Stuttgart. Die grün-rote Landesregierung hat am Mittwoch im Landtag die Abschaffung der verbindlichen Grundschulempfehlung verteidigt. Nach ihrem Willen sollen Eltern ab dem Schuljahr 2012/2013 bei der Wahl der weiterführenden Schule ihrer Kinder das Sagen haben. Die Opposition warf der Landesregierung einen Schnellschuss ohne Überlegung von Alternativen vor und warnte vor mehr sozialer Selektion.

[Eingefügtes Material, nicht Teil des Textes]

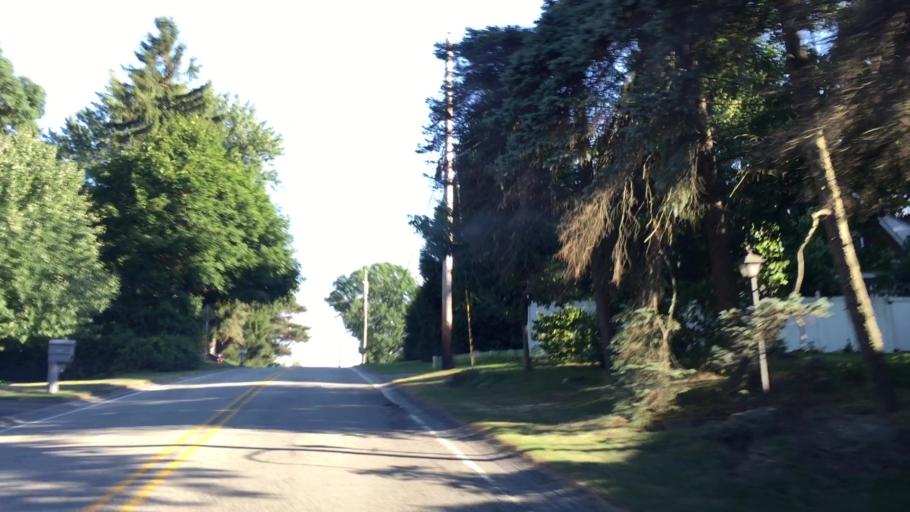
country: US
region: Pennsylvania
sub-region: Allegheny County
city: Franklin Park
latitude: 40.5869
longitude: -80.0548
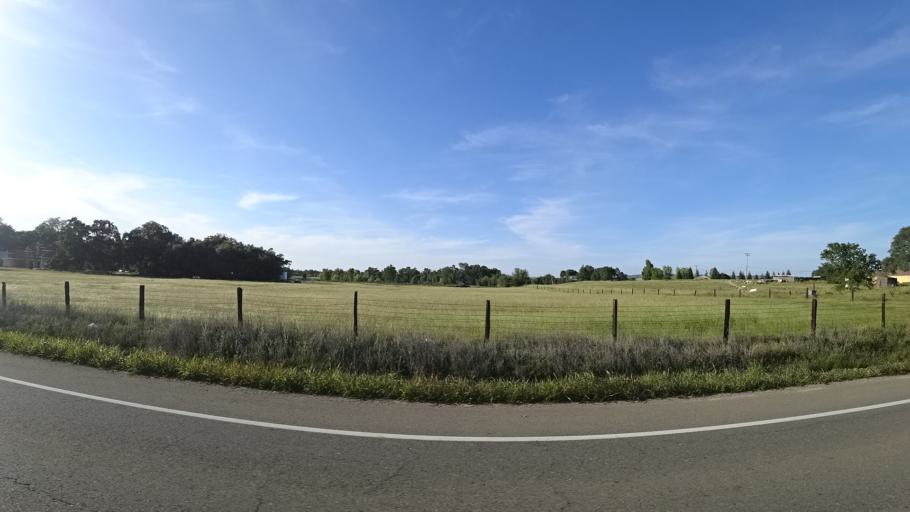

„Die Landesregierung will das Recht der Eltern an einem entscheidenden Lebensabschnitt ihrer Kinder stärken“, begründete Kultusministerin Gabriele Warminski-Leitheußer (SPD) die geplante Abschaffung der verbindlichen Grundschulempfehlung. Außerdem soll die Beratung der Eltern verbessert werden. „Die Eltern können sicher sein, dass die Lehrer sie bei ihrer wichtigen Entscheidung sehr gut unterstützen werden“ so Warminski-Leitheußer weiter. Mit der Abschaffung der verbindlichen Grundschulempfehlung wird nach Ansicht der SPD-Fraktion mehr Gelassenheit an den Grundschulen einkehren.
Um die Beratung durch die Grundschulpädagogen zu verbessern, soll ein „durchgängiges, kontinuierliches und verbindliches Informations- und Beratungskonzept“ ausgearbeitet werden. Dieses soll auf der bereits bestehenden Beratung aufbauen, aber über die Beurteilung nach Noten hinausgehen. Lehrer sollen außerdem Fortbildungen erhalten.
Auch die Kooperation zwischen Grundschule und weiterführender Schule will die Landesregierung verbindlich machen. Damit sollen Lehrer von Grundschulen und weiterführenden Schulen näher zusammengeführt werden „mit dem Auftrag, den Übergang gemeinsam mit den Eltern zu gestalten“, heißt es in dem Gesetzesentwurf zur Änderung des Schulgesetzes. Dieser soll kommenden Dienstag in der Kabinettssitzung eingebracht werden.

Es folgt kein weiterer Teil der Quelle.